## Work instruction:
Among the entries below, please show each line that carries the word "lines".

## Records shown:
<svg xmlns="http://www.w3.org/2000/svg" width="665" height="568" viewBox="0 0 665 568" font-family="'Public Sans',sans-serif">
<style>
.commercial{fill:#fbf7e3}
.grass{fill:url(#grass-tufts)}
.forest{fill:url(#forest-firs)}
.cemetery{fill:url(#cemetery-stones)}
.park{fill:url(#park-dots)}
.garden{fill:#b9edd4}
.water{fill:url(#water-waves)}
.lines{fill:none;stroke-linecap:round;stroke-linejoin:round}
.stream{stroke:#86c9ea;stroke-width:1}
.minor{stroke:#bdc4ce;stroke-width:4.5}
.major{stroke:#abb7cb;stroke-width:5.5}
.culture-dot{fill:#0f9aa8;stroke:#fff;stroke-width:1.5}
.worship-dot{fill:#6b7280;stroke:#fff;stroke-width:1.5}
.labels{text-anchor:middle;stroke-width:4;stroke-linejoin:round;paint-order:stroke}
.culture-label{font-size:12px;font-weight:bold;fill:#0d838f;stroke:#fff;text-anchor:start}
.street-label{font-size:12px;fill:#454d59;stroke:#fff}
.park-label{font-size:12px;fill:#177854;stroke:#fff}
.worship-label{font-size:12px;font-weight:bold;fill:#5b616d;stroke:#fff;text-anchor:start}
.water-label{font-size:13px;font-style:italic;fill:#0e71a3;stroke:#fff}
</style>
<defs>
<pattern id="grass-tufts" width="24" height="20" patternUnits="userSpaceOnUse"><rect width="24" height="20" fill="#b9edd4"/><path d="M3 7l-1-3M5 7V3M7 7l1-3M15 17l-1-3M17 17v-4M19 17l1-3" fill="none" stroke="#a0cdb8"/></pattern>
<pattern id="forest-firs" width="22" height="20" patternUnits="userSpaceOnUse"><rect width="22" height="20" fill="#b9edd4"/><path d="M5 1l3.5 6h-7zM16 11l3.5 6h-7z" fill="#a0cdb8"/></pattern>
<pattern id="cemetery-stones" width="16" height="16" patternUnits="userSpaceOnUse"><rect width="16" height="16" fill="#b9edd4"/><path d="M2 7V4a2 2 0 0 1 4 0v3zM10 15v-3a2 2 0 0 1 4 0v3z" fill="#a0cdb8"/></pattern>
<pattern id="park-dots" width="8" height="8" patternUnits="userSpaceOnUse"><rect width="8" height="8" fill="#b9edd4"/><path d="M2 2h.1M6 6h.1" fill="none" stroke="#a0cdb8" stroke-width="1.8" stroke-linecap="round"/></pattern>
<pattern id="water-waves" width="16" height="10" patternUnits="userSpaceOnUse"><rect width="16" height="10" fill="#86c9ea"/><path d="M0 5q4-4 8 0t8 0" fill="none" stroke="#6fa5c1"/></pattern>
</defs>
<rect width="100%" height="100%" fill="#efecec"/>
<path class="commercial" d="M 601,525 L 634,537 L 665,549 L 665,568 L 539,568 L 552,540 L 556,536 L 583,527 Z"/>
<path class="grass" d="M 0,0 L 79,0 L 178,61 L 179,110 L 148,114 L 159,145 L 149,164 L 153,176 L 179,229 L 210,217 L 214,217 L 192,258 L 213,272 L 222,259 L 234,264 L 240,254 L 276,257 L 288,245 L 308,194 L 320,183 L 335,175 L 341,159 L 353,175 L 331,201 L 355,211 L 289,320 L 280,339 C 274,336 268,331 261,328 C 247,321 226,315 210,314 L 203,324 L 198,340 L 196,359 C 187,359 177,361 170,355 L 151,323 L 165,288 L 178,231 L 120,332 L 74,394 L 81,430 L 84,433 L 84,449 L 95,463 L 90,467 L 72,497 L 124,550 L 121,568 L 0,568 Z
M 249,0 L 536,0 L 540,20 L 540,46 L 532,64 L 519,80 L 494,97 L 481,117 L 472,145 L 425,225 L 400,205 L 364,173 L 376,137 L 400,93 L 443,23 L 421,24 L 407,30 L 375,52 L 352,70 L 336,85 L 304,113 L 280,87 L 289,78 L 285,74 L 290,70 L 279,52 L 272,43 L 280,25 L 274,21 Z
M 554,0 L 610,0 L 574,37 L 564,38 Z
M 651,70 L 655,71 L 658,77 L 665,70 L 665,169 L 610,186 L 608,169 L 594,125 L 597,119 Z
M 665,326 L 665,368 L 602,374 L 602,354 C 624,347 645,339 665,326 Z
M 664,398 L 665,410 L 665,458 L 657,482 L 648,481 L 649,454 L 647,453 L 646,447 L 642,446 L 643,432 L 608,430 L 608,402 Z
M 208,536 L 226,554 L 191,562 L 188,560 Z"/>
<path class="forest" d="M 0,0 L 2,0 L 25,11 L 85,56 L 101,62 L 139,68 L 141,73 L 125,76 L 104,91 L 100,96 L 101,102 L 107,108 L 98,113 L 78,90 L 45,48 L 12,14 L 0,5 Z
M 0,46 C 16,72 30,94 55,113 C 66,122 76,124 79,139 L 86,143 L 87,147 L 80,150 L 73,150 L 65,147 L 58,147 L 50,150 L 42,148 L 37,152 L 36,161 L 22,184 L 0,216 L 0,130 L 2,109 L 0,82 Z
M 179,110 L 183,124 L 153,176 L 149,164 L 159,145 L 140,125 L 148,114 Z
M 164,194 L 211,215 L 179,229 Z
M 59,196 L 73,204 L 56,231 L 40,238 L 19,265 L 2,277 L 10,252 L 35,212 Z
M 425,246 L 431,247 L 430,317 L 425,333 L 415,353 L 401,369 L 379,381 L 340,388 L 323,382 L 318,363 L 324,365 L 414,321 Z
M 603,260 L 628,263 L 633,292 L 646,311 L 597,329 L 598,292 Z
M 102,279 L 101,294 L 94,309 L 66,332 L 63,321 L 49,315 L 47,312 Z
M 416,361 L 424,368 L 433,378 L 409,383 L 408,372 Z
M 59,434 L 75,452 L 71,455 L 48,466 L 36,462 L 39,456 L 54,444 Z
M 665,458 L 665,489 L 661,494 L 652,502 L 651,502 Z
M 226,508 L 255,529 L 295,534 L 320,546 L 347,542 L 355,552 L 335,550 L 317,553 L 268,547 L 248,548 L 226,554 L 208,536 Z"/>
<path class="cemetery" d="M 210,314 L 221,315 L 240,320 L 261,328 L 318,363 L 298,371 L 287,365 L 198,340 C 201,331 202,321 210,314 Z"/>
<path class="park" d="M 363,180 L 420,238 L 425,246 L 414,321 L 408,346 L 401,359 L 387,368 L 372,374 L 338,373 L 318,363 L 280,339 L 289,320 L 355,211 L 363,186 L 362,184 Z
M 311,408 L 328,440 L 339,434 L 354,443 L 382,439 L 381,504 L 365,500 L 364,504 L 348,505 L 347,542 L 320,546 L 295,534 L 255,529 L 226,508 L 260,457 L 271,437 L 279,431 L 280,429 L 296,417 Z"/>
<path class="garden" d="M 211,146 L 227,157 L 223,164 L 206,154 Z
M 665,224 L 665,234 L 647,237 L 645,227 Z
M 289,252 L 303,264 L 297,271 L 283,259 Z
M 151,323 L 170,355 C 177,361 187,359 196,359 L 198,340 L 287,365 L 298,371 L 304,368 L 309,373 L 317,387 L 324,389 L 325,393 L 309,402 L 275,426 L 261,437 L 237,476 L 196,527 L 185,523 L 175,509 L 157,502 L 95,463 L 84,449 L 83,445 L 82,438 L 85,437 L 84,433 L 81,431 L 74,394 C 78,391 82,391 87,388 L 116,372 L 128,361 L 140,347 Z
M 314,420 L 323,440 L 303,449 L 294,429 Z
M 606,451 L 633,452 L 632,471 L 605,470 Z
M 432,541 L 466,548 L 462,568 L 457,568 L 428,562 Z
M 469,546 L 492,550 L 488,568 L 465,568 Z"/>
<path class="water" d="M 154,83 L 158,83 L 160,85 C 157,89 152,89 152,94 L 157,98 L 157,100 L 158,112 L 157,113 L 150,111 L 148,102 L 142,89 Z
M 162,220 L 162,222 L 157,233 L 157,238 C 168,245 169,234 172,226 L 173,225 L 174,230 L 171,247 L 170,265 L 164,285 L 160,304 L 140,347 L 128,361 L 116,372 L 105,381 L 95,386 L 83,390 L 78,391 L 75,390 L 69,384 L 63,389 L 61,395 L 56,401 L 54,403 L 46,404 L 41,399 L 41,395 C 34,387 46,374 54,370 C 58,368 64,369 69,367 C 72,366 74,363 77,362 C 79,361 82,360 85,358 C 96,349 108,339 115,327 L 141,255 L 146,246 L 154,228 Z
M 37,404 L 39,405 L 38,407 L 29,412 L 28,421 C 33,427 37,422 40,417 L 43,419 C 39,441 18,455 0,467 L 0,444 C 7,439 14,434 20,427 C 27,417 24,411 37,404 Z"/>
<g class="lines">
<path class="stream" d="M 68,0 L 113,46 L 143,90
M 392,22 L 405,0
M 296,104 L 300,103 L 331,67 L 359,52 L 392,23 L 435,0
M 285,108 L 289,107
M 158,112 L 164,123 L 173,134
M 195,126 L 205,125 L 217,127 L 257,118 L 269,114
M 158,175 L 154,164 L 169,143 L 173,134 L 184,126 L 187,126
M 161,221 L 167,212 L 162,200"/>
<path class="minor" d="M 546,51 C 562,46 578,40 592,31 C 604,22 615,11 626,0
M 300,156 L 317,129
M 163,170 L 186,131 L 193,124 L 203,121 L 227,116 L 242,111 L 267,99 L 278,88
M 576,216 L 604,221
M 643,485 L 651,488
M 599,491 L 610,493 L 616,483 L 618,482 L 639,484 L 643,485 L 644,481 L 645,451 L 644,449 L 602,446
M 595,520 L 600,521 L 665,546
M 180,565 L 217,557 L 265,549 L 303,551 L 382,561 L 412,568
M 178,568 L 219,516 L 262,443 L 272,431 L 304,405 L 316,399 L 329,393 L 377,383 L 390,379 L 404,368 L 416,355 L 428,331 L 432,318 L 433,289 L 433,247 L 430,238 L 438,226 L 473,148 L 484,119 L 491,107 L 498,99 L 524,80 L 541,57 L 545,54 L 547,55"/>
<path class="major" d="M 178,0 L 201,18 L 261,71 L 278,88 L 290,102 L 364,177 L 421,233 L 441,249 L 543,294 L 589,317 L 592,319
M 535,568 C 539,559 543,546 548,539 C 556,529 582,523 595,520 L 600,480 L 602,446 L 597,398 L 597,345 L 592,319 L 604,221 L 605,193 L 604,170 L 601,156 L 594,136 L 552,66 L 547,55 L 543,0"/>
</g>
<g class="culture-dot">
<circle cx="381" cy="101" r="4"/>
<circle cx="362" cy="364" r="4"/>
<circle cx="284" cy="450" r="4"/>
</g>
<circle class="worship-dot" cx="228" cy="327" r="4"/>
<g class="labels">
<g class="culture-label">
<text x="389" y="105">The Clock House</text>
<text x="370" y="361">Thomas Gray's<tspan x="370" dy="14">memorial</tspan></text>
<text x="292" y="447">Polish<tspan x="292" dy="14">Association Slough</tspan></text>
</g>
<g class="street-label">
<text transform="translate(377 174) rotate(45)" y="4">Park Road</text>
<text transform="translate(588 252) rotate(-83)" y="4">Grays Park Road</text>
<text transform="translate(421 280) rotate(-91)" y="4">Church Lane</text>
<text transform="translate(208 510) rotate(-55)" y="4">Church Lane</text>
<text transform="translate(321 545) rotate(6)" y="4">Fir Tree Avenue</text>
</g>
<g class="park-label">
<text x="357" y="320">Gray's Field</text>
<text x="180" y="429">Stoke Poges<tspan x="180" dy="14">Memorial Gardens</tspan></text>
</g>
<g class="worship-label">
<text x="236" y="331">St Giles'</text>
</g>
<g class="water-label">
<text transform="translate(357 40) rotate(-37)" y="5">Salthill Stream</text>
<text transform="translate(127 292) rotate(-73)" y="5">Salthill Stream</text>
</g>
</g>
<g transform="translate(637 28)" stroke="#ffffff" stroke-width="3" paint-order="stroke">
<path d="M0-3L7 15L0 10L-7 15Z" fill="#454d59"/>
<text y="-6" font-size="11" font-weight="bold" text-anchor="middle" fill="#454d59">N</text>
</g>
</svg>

## Answer section:
.lines{fill:none;stroke-linecap:round;stroke-linejoin:round}
<g class="lines">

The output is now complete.